● WHAT YOU NEED TO DO
Duplicate every line of the items below without any change.

Dataset entries
════════════════

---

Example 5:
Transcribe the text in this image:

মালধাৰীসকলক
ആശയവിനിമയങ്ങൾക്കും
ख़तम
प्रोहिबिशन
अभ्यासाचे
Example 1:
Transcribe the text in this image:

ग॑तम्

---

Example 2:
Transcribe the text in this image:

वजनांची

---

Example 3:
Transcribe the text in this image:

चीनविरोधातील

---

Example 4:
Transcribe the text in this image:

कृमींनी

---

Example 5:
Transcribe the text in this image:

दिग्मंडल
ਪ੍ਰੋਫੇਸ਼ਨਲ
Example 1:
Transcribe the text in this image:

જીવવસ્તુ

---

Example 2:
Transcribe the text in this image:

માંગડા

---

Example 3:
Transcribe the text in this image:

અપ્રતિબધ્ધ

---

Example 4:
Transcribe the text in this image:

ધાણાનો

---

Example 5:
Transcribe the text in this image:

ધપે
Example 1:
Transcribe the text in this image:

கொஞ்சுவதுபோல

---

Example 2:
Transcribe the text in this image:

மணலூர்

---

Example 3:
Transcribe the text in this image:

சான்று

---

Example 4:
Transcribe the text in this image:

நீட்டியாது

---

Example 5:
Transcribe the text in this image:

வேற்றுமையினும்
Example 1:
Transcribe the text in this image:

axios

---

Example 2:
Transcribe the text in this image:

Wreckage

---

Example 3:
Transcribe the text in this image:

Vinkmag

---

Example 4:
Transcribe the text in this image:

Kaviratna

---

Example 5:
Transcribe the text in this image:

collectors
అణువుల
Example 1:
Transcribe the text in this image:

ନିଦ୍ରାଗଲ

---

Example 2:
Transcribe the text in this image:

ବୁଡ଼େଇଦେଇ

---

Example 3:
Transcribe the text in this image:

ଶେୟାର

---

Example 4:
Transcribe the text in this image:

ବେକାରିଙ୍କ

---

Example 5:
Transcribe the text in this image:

════════════════

● FINISHED ANSWER
---

Example 5:
Transcribe the text in this image:

মালধাৰীসকলক
ആശയവിനിമയങ്ങൾക്കും
ख़तम
प्रोहिबिशन
अभ्यासाचे
Example 1:
Transcribe the text in this image:

ग॑तम्

---

Example 2:
Transcribe the text in this image:

वजनांची

---

Example 3:
Transcribe the text in this image:

चीनविरोधातील

---

Example 4:
Transcribe the text in this image:

कृमींनी

---

Example 5:
Transcribe the text in this image:

दिग्मंडल
ਪ੍ਰੋਫੇਸ਼ਨਲ
Example 1:
Transcribe the text in this image:

જીવવસ્તુ

---

Example 2:
Transcribe the text in this image:

માંગડા

---

Example 3:
Transcribe the text in this image:

અપ્રતિબધ્ધ

---

Example 4:
Transcribe the text in this image:

ધાણાનો

---

Example 5:
Transcribe the text in this image:

ધપે
Example 1:
Transcribe the text in this image:

கொஞ்சுவதுபோல

---

Example 2:
Transcribe the text in this image:

மணலூர்

---

Example 3:
Transcribe the text in this image:

சான்று

---

Example 4:
Transcribe the text in this image:

நீட்டியாது

---

Example 5:
Transcribe the text in this image:

வேற்றுமையினும்
Example 1:
Transcribe the text in this image:

axios

---

Example 2:
Transcribe the text in this image:

Wreckage

---

Example 3:
Transcribe the text in this image:

Vinkmag

---

Example 4:
Transcribe the text in this image:

Kaviratna

---

Example 5:
Transcribe the text in this image:

collectors
అణువుల
Example 1:
Transcribe the text in this image:

ନିଦ୍ରାଗଲ

---

Example 2:
Transcribe the text in this image:

ବୁଡ଼େଇଦେଇ

---

Example 3:
Transcribe the text in this image:

ଶେୟାର

---

Example 4:
Transcribe the text in this image:

ବେକାରିଙ୍କ

---

Example 5:
Transcribe the text in this image:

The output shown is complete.